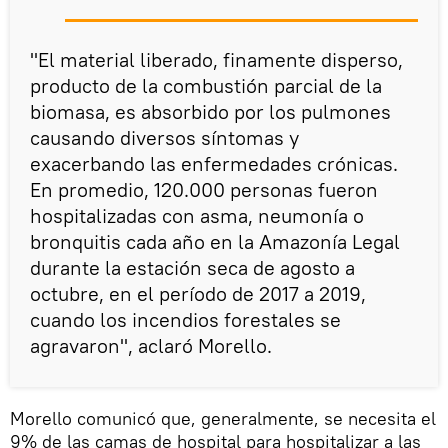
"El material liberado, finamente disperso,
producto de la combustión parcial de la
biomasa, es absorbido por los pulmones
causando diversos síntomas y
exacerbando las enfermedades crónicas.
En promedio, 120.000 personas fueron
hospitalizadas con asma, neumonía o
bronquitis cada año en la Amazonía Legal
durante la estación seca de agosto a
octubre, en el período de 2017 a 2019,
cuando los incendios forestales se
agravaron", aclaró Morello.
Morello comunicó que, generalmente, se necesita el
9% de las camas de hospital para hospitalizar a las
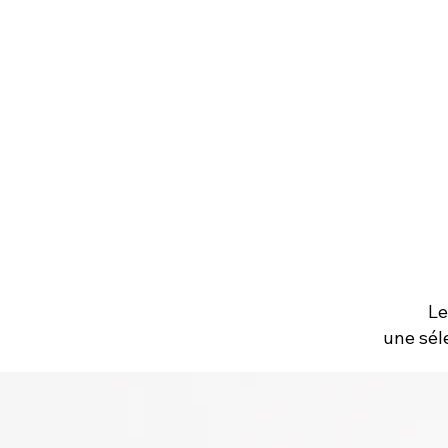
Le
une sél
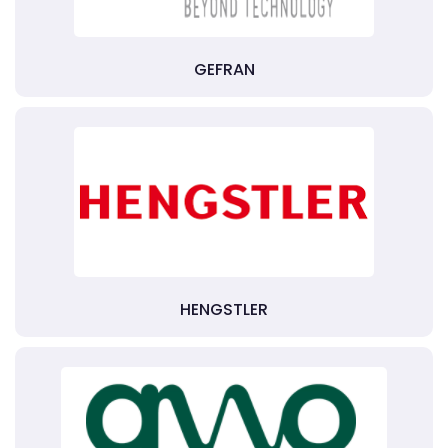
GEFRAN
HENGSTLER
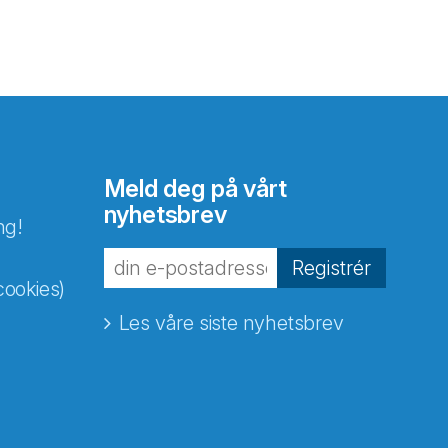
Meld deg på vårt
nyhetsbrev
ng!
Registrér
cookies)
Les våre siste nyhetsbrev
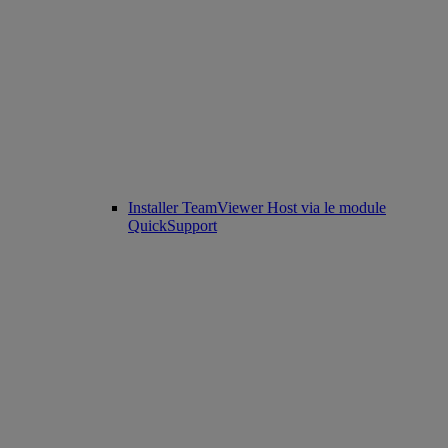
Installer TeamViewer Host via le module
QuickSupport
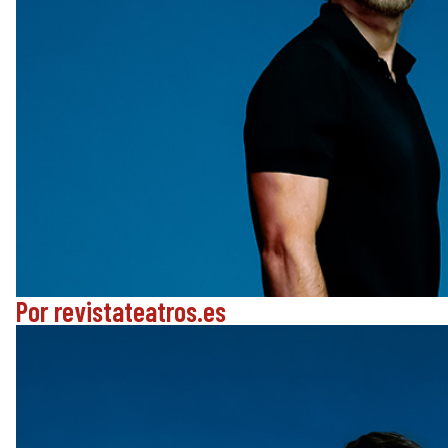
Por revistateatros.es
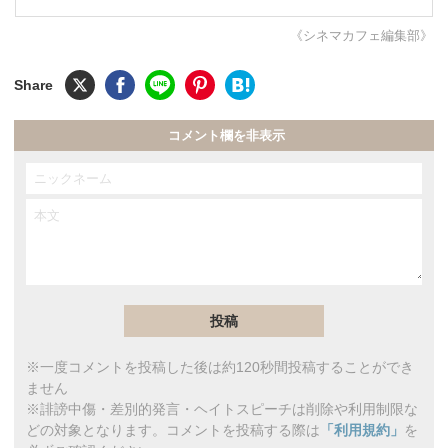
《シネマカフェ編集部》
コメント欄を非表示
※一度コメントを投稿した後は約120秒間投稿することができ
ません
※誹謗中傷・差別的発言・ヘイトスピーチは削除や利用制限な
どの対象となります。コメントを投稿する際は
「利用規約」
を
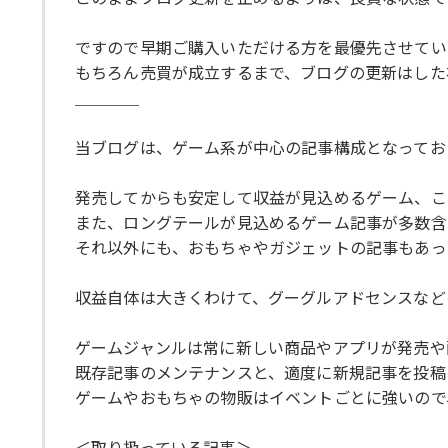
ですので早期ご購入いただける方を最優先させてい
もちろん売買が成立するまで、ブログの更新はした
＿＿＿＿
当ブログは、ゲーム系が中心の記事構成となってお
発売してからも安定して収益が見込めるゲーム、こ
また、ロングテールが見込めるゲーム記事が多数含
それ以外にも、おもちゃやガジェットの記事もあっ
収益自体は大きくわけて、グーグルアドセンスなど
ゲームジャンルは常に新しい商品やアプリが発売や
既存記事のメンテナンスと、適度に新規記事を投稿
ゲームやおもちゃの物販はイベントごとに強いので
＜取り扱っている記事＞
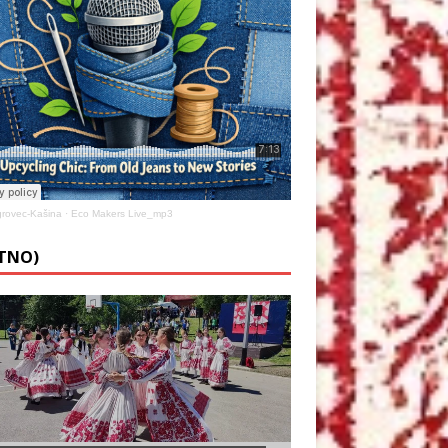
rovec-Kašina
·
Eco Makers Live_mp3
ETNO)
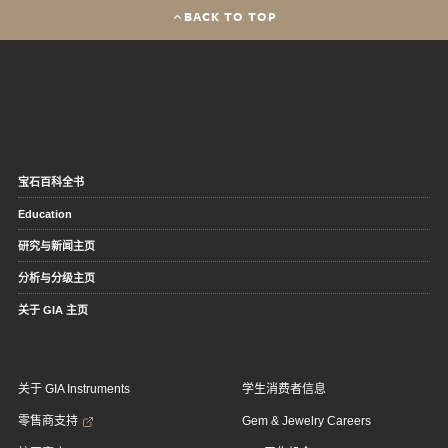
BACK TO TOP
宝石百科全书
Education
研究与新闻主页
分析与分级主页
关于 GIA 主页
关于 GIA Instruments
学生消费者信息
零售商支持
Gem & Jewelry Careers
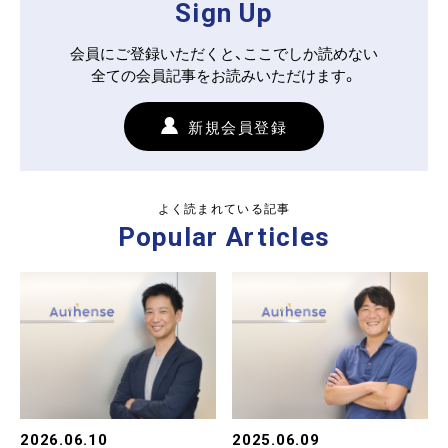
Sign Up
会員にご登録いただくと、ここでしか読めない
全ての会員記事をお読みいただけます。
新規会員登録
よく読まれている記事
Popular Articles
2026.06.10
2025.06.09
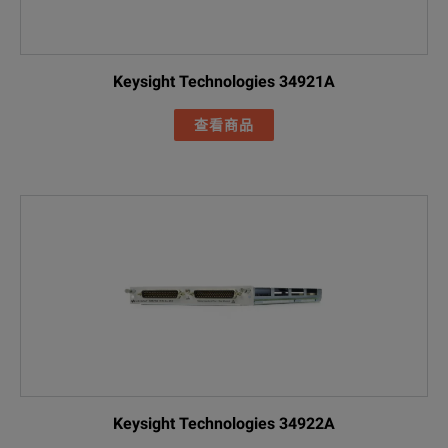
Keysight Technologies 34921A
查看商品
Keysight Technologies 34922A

————

• **Task**
Using the material above, state how many lines carry the word "Technologies", giving the number alone.

• **Task result**
2